Consigna -> Escribe la continuación del comentario sobre la sección del pan en el Evangelio según Marcos, empezando justo después de su última oración.

Página ->

____________

Comentamos al principio que la discontinuidad de las lecturas litúrgicas puede complicarnos la interpretación del pasaje, debido a los faltantes. A continuación presentamos un breve repaso de elementos que pueden contribuir a situar la perícopa en su contexto literario:

- La sección del pan: el Evangelio según Marcos tiene una sección que algunos biblistas llaman del pan, porque este elemento comestible se vuelve repetitivo marcando su presencia en mayor o menor medida, desde Mc. 6, 34 hasta Mc. 8, 21. Casualmente, este segmento relata la ruptura final de Jesús con el sistema sinagogal y su apertura hacia los paganos. A continuación de esta sección, comienza la sección del camino (Mc. 8, 22 – 10, 52). En el relato de hoy, lo que muchas versiones no explicitan en su traducción es que los discípulos, con las manos impuras, estaban comiendo pan (cf. Mc. 7, 2), y así, el texto de hoy es parte integrante del segmento que mencionamos. Podemos enumerar, como menciones específicas al pan, las siguientes: Mc. 6, 34-44 (primera multiplicación); Mc. 6, 52 (tras ver a Jesús caminar sobre las aguas, las mentes de los discípulos están embotadas, pero no por la manifestación de su Maestro, sino porque no entienden lo de la multiplicación de los panes); Mc. 7, 2 (los discípulos comen pan con manos impuras); Mc. 7, 24-30 (Jesús se encuentra con la mujer sirofenicia y discuten sobre el pan/salvación de los hijos/israelitas y la participación de los perritos/paganos de ese pan/salvación), Mc. 8, 1-9 (segunda multiplicación); Mc. 8, 13-21 (los discípulos se olvidan de tomar pan para la travesía, Jesús les advierte sobre la levadura de fariseos y Herodes, ellos siguen interpretando en el plano físico la ausencia de panes, Jesús les recapitula ambas multiplicaciones y les recrimina continuar con la mente embotada). Como ya dejamos vislumbrar, la clave de la sección referida al pan parece estar en la apertura de la salvación a los gentiles. Los extremos de la sección tienen un esquema similar (multiplicación seguida de discípulos con mentes embotadas), y al centro encontramos la ruptura con el legalismo judío de los escribas y el encuentro con la mujer sirofenicia, sin mencionar que la primera multiplicación parece dedicada a los judíos (sucede en territorio palestino, aparece el número doce que representa a Israel, se habla de canastos en un término muy hebreo) y la segunda a los paganos (sucede en territorio gentil, aparece el número siete que representa a todos los pueblos de la tierra, se habla de espuertas que es un término muy griego).

____________

Material proporcionado ->

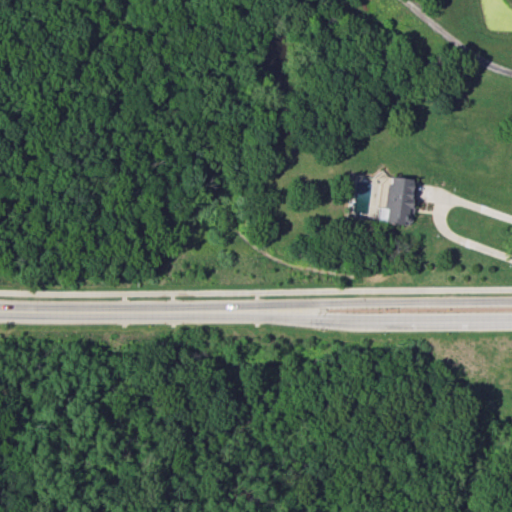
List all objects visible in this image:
road: (456, 38)
building: (396, 200)
road: (432, 215)
road: (255, 292)
road: (255, 292)
road: (475, 294)
road: (343, 295)
road: (126, 307)
road: (380, 315)
park: (205, 336)
park: (256, 400)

____________

Resultado ->
- El caminar sobre las aguas: sobre el final del capítulo 6 ha ocurrido el segundo episodio importante del Evangelio en la barca, que es cuando Jesús camina sobre las aguas (cf. Mc. 6, 47-53), tras la primera multiplicación de los panes. Se trata de un relato pascual, con referencias claras a la resurrección y al tiempo de la Iglesia, como lo son la barca (figura de la Iglesia), el mar encrespado (figura de las fuerzas del mal que amenazan a la Iglesia), Jesús en las alturas del monte (figura de su glorificación junto al Padre), luego caminando sobre las aguas (derrotando el mal), la primera reacción de los discípulos que es verlo como un fantasma (o sea, con un cuerpo transformado) y la frase no teman (propia de las apariciones).

- El korbán: los versículos 9 al 13 del capítulo 7 no son leídos hoy en la propuesta litúrgica. Allí, Jesús utiliza un ejemplo práctico y cotidiano de la vida de su patria para poner en evidencia que las prácticas tradicionales, inventadas por los hombres, habían relegado a un segundo plano lo verdaderamente central que era Dios y su Palabra. Jesús acusa a los fariseos y escribas de declarar sus pertenencias materiales como korbán, palabra hebrea que significa ofrenda, o más bien, dedicado a Dios, para evadir así la clara responsabilidad de ayudar con esos bienes a los padres. A esta argucia legalista se había llegado por una interpretación malintencionada de Num. 30, 3: “Si un hombre hace un voto a Yahvé, o se compromete a algo con juramento, no violará su palabra”. Algunas escuelas rabínicas postulaban que declarar korbán cualquier cosa era comprometerse con juramento, y por lo tanto, aún la necesidad de los padres no era motivo suficiente para ir en contra de esa palabra-juramento, ya que los bienes estaban dedicados a Yahvé. Esta clara contradicción al principio de honrar padre y madre (cf. Ex. 20, 12) sirve de base argumental a Jesús para demostrar que el legalismo tradicional y ritual asfixiaba la Palabra de amor del Padre.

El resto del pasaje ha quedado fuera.